StoreDirectWarpStriped#

Overloads#

StoreDirectWarpStriped(linear_tid, block_itr, T(&items)[ITEMS_PER_THREAD])#

template<typename T, int ITEMS_PER_THREAD, typename OutputIteratorT>
void cub::StoreDirectWarpStriped(
int linear_tid,
OutputIteratorT block_itr,
T (&items)[ITEMS_PER_THREAD],
)

Store a warp-striped arrangement of data across the thread block into a linear segment of items.

Assumes a warp-striped arrangement of elements across threads, where warp\ i owns the i\ th range of (warp-threads * items-per-thread) contiguous items, and each thread owns items (i), (i + warp-threads), …, (i + (warp-threads * (items-per-thread - 1))).

Usage Considerations#

The number of threads in the thread block must be a multiple of the architecture’s warp size.

Template Parameters:
  • T[inferred] The data type to store.

  • ITEMS_PER_THREAD[inferred] The number of consecutive items partitioned onto each thread.

  • OutputIteratorT[inferred] The random-access iterator type for output (may be a simple pointer type).

Parameters:
  • linear_tid[in] A suitable 1D thread-identifier for the calling thread (e.g., (threadIdx.y * blockDim.x) + linear_tid for 2D thread blocks)

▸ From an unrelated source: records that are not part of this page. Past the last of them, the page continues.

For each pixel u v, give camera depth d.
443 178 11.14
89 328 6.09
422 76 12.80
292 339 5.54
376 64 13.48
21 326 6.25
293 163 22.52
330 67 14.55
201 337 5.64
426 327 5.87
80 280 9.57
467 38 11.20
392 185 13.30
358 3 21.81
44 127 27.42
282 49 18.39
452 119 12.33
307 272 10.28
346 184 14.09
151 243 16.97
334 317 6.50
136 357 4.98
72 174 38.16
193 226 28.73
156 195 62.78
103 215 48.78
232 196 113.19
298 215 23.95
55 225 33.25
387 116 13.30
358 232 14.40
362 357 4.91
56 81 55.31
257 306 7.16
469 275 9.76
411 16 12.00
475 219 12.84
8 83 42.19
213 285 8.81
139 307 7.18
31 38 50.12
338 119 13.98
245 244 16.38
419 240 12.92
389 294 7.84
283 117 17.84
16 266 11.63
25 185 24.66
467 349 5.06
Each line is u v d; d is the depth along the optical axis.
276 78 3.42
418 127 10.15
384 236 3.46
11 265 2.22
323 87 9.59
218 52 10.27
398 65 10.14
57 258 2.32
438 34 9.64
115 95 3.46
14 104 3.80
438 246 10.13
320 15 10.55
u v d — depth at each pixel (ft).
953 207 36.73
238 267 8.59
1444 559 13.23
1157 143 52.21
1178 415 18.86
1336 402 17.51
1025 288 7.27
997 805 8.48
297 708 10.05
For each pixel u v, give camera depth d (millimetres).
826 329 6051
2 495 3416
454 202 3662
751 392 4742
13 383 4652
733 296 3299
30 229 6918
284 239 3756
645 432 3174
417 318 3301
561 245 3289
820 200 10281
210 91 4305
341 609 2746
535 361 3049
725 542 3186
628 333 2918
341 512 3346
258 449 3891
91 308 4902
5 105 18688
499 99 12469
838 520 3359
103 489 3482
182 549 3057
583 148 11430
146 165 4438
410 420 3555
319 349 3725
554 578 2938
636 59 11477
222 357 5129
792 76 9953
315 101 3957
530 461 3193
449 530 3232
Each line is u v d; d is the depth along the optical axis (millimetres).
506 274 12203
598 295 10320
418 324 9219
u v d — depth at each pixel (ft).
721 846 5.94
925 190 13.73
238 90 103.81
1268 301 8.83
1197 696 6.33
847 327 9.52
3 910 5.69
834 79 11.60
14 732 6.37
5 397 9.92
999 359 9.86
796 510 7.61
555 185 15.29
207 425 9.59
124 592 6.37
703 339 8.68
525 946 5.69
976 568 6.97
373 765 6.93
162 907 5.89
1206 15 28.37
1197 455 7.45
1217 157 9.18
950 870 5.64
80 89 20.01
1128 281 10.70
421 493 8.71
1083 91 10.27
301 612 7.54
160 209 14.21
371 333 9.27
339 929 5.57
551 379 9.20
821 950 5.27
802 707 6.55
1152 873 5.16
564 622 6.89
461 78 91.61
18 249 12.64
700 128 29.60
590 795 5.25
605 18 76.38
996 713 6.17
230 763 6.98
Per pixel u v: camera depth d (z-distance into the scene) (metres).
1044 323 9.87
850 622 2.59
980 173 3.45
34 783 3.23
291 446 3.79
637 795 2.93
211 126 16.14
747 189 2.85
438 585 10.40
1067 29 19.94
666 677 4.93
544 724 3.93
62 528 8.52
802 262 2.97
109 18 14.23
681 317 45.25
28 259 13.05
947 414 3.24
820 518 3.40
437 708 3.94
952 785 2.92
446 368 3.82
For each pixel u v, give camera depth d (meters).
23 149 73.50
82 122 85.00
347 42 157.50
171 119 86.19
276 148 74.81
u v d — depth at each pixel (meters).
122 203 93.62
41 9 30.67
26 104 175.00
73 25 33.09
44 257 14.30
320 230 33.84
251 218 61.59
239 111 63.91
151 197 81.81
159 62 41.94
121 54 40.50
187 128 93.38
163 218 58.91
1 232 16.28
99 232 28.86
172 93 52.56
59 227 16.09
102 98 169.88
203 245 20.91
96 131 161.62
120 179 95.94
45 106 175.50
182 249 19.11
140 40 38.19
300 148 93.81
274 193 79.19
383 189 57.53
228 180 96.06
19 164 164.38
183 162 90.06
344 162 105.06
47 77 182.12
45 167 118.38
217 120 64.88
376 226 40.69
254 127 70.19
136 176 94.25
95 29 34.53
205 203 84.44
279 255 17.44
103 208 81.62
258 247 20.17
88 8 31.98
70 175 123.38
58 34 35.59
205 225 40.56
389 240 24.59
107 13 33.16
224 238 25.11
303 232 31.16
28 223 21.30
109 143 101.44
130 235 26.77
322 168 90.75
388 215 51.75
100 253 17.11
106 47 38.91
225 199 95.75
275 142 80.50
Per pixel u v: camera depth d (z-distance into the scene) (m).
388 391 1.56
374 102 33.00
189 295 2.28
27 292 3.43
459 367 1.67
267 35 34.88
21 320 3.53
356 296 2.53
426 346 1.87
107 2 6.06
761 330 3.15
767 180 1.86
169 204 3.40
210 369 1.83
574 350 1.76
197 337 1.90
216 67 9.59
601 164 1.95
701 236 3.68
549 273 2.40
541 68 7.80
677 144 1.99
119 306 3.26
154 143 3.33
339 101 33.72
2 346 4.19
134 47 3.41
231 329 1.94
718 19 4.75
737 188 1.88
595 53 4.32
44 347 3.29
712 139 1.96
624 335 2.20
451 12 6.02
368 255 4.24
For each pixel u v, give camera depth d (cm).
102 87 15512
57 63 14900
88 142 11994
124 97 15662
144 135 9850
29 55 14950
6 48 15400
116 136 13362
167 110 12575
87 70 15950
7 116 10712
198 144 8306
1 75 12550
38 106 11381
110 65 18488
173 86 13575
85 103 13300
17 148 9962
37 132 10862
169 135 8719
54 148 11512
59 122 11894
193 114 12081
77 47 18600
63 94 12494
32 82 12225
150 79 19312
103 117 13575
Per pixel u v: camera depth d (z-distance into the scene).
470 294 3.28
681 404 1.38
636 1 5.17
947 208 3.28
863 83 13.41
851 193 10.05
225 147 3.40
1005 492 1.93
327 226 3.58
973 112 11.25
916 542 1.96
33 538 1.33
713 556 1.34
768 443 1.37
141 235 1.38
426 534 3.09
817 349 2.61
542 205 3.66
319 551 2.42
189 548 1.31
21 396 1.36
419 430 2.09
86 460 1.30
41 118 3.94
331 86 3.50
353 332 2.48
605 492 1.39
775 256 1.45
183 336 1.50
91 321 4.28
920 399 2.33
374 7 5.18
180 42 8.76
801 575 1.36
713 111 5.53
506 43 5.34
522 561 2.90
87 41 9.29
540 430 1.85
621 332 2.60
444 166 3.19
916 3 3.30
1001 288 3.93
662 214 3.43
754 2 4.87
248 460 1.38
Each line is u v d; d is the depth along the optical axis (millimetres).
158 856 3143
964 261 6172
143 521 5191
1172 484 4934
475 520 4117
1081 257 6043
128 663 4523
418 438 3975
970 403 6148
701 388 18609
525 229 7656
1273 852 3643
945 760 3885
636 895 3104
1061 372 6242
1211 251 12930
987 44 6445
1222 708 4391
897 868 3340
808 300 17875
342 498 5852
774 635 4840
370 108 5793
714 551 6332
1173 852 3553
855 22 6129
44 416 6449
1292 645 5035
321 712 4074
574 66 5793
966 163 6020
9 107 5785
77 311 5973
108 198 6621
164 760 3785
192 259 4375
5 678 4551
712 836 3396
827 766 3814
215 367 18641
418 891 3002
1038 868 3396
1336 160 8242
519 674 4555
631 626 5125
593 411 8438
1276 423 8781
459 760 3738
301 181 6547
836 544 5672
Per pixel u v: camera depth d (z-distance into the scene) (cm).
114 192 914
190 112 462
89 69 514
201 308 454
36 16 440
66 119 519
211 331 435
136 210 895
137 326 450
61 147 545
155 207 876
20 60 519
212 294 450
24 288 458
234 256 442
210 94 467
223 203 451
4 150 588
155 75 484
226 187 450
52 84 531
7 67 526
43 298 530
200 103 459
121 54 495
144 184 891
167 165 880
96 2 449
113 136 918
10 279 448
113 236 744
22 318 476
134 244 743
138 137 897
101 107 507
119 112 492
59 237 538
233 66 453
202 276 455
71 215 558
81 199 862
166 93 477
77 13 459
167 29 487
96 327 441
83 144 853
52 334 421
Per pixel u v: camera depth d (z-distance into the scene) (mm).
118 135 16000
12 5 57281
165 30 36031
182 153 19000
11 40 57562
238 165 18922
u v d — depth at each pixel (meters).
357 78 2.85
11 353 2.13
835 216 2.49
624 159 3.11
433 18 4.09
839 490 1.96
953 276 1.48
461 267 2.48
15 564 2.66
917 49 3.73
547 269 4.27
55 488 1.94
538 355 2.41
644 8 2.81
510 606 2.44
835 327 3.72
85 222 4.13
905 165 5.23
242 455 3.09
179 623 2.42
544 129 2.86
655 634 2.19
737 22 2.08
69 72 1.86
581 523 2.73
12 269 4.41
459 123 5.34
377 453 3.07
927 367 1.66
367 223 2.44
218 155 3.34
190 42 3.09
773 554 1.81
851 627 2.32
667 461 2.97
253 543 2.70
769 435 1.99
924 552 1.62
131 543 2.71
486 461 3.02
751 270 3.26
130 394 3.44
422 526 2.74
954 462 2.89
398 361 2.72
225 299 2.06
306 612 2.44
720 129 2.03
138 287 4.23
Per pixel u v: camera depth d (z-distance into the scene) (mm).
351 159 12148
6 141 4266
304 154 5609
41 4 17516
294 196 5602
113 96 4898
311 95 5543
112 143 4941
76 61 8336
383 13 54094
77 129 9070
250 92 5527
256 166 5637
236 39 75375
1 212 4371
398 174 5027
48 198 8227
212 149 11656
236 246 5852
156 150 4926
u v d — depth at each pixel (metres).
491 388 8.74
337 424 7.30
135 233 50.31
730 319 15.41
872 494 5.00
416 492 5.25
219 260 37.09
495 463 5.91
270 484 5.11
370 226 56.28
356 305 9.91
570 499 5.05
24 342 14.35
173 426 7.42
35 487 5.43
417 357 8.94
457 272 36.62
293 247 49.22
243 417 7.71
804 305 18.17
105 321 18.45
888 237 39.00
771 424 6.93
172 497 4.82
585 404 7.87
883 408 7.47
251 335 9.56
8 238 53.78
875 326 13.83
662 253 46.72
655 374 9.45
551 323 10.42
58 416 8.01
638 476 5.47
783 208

  • block_itr[in] The thread block’s base output iterator for storing to

  • items[out] Data to load

StoreDirectWarpStriped(linear_tid, block_itr, T(&items)[ITEMS_PER_THREAD], valid_items)#

template<typename T, int ITEMS_PER_THREAD, typename OutputIteratorT>
void cub::StoreDirectWarpStriped(
int linear_tid,
OutputIteratorT block_itr,
T (&items)[ITEMS_PER_THREAD],
int valid_items,
)

Store a warp-striped arrangement of data across the thread block into a linear segment of items, guarded by range

Assumes a warp-striped arrangement of elements across threads, where warp\ i owns the i\ th range of (warp-threads * items-per-thread) contiguous items, and each thread owns items (i), (i + warp-threads), …, (i + (warp-threads * (items-per-thread - 1))).

Usage Considerations#

The number of threads in the thread block must be a multiple of the architecture’s warp size.

Template Parameters:
  • T[inferred] The data type to store.

  • ITEMS_PER_THREAD[inferred] The number of consecutive items partitioned onto each thread.

  • OutputIteratorT[inferred] The random-access iterator type for output (may be a simple pointer type).

Parameters:
  • linear_tid[in] A suitable 1D thread-identifier for the calling thread (e.g., (threadIdx.y * blockDim.x) + linear_tid for 2D thread blocks)

  • block_itr[in] The thread block’s base output iterator for storing to

  • items[in] Data to store

  • valid_items[in] Number of valid items to write